Ahmed plans to test the theory — the link between threat and movement is still largely unexplored — in a laboratory equipped with movement games designed to test motor and non-motor skills. In one test, participants stand on a platform and control a cursor on a screen. The participants control the cursor by leaning forward, and have to reach a target. Ahmed wouldn’t say what the target is, exactly, but she gave an example of a cliff. The closer you move the cursor to the edge of the cliff, the more points you get. But if you get too close and fall off the cliff, you lose. Another game operates along a similar design, but uses a joystick to control a robotic arm.

The tests use fairly simple economic models. When we’re faced with a task that has a high degree of uncertainty, and given the choice between a high-risk reward and a sure bet, risk-seekers could be more likely to go for broke. For the risk-averse, or those with a tendency to avoid risky situations, it could mean being needlessly cautious.

If a link between those models and how we move is found, then one outcome might be updated military training programs. It’s not specifically included in the grant, but one possibility is creating physical simulations to provoke moderate stress in soldiers, then placing the soldiers into a high-stress environment, studying the results, and then training troops’ minds to reach the best outcome.

But it may have more uses beyond improving troops’ mental and physical performance. It could also be used against an enemy. “This proposal is about decision making, we want to understand the decision making process,” Ahmed says. “So it stands to reason that if you can understand it, then you can manipulate it, whatever, whoever it is can be manipulated. So it’s not just about our troops, and our side. But it also means you can expand that to the other side as well,” she says.

Ahmed cautions that using neuroscience against an enemy is speculative, and that the link between threat and movement has yet to be deduced. Still, it’s not the first time the military has taken an interest in using neuroscience to read minds — and perhaps one day weaponize fear. In 2010, the Pentagon outlined plans for embedded body sensors to determine mental alertness. Darpa has also fielded ideas for interest in a system to boost memory recall.

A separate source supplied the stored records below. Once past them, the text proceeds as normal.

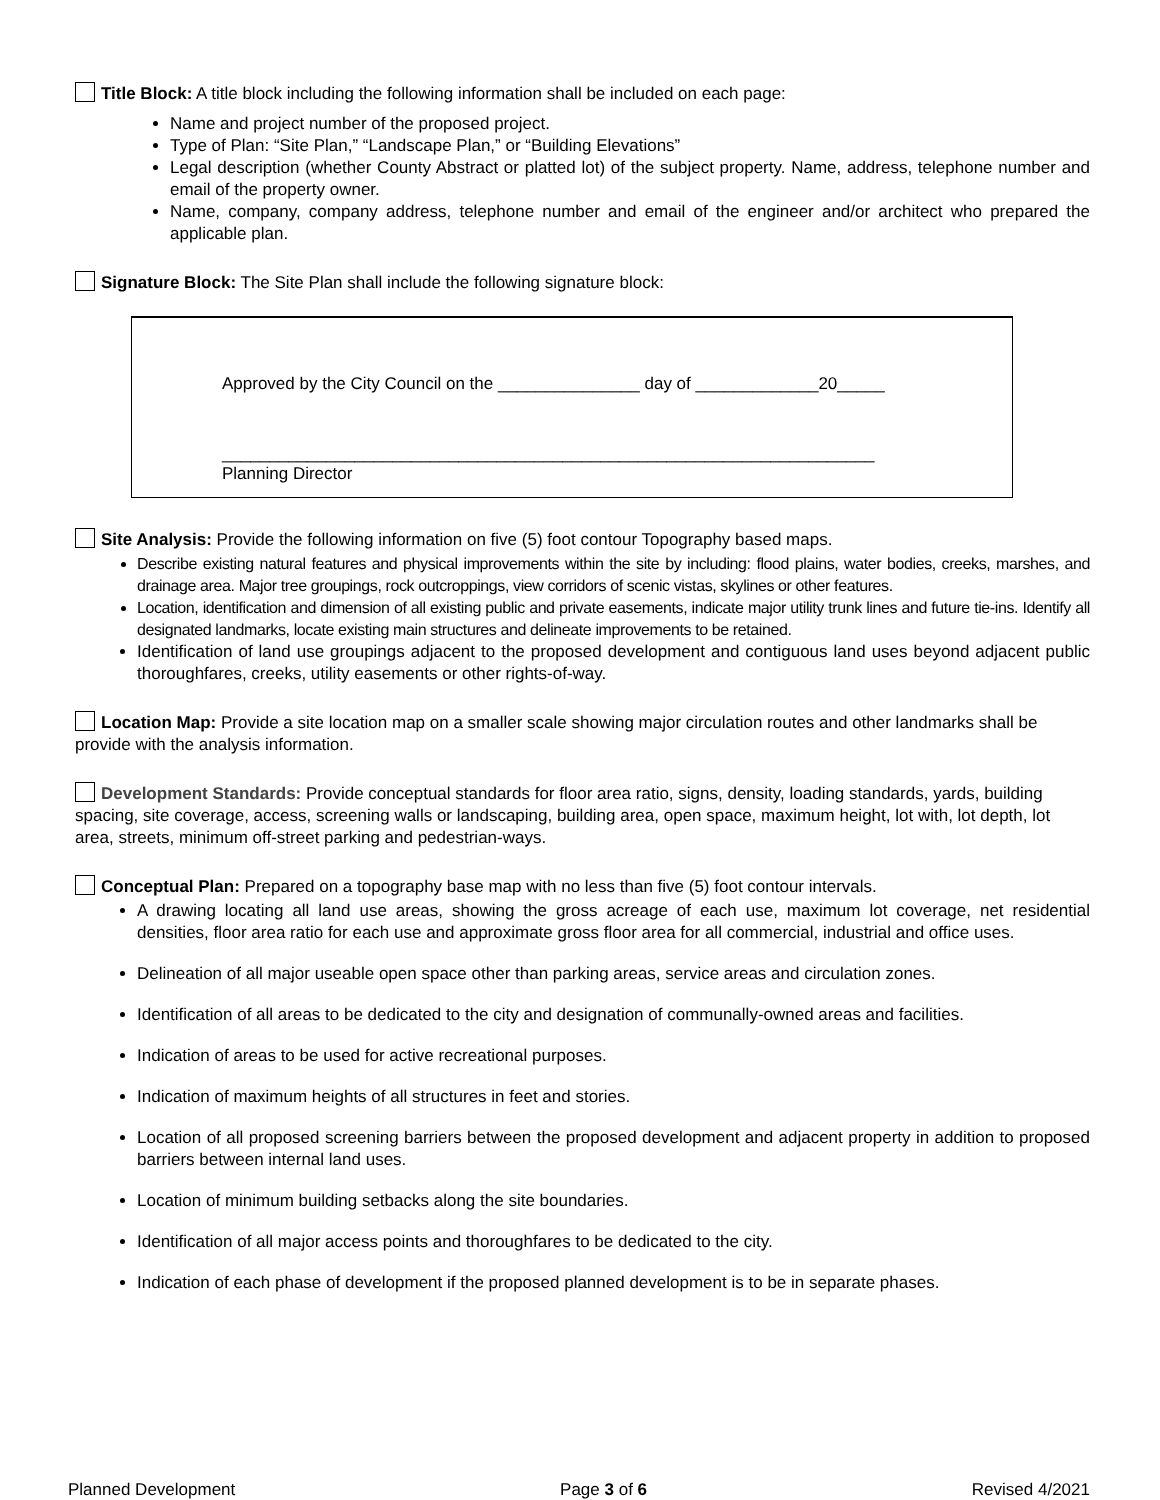Title Block: A title block including the following information shall be included on each page:
Name and project number of the proposed project.
Type of Plan: “Site Plan,” “Landscape Plan,” or “Building Elevations”
Legal description (whether County Abstract or platted lot) of the subject property. Name, address, telephone number and email of the property owner.
Name, company, company address, telephone number and email of the engineer and/or architect who prepared the applicable plan.
Signature Block: The Site Plan shall include the following signature block:
Approved by the City Council on the _______________ day of _____________20_____
_____________________________________________________________________
Planning Director
Site Analysis: Provide the following information on five (5) foot contour Topography based maps.
Describe existing natural features and physical improvements within the site by including: flood plains, water bodies, creeks, marshes, and drainage area. Major tree groupings, rock outcroppings, view corridors of scenic vistas, skylines or other features.
Location, identification and dimension of all existing public and private easements, indicate major utility trunk lines and future tie-ins. Identify all designated landmarks, locate existing main structures and delineate improvements to be retained.
Identification of land use groupings adjacent to the proposed development and contiguous land uses beyond adjacent public thoroughfares, creeks, utility easements or other rights-of-way.
Location Map: Provide a site location map on a smaller scale showing major circulation routes and other landmarks shall be provide with the analysis information.
Development Standards: Provide conceptual standards for floor area ratio, signs, density, loading standards, yards, building spacing, site coverage, access, screening walls or landscaping, building area, open space, maximum height, lot with, lot depth, lot area, streets, minimum off-street parking and pedestrian-ways.
Conceptual Plan: Prepared on a topography base map with no less than five (5) foot contour intervals.
A drawing locating all land use areas, showing the gross acreage of each use, maximum lot coverage, net residential densities, floor area ratio for each use and approximate gross floor area for all commercial, industrial and office uses.
Delineation of all major useable open space other than parking areas, service areas and circulation zones.
Identification of all areas to be dedicated to the city and designation of communally-owned areas and facilities.
Indication of areas to be used for active recreational purposes.
Indication of maximum heights of all structures in feet and stories.
Location of all proposed screening barriers between the proposed development and adjacent property in addition to proposed barriers between internal land uses.
Location of minimum building setbacks along the site boundaries.
Identification of all major access points and thoroughfares to be dedicated to the city.
Indication of each phase of development if the proposed planned development is to be in separate phases.
Planned Development Page 3 of 6 Revised 4/2021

During the 2000s, Darpa spent tens of millions of dollars researching brain activity in pilots. Called Augmented Cognition, the idea has run its course but attempted to build computers that can interact with human brains. The computer interfaces, Darpa hoped, would read a pilot’s brain and then use the data to determine which information to display.  In 2009, the Air Force unveiled an effort to research bio-science to improve cognition and “degrade enemy performance” by manipulating the brain’s chemical pathways to “overwhelm enemy cognitive capabilities.”

Darpa’s look into how we respond to threats might not be as far-flung, although the research is still in the very early stages. Whether — and how — the research could be used as a weapon is hypothetical. But the military might not need to go as far as that, if there are troops handling threats better than their foes.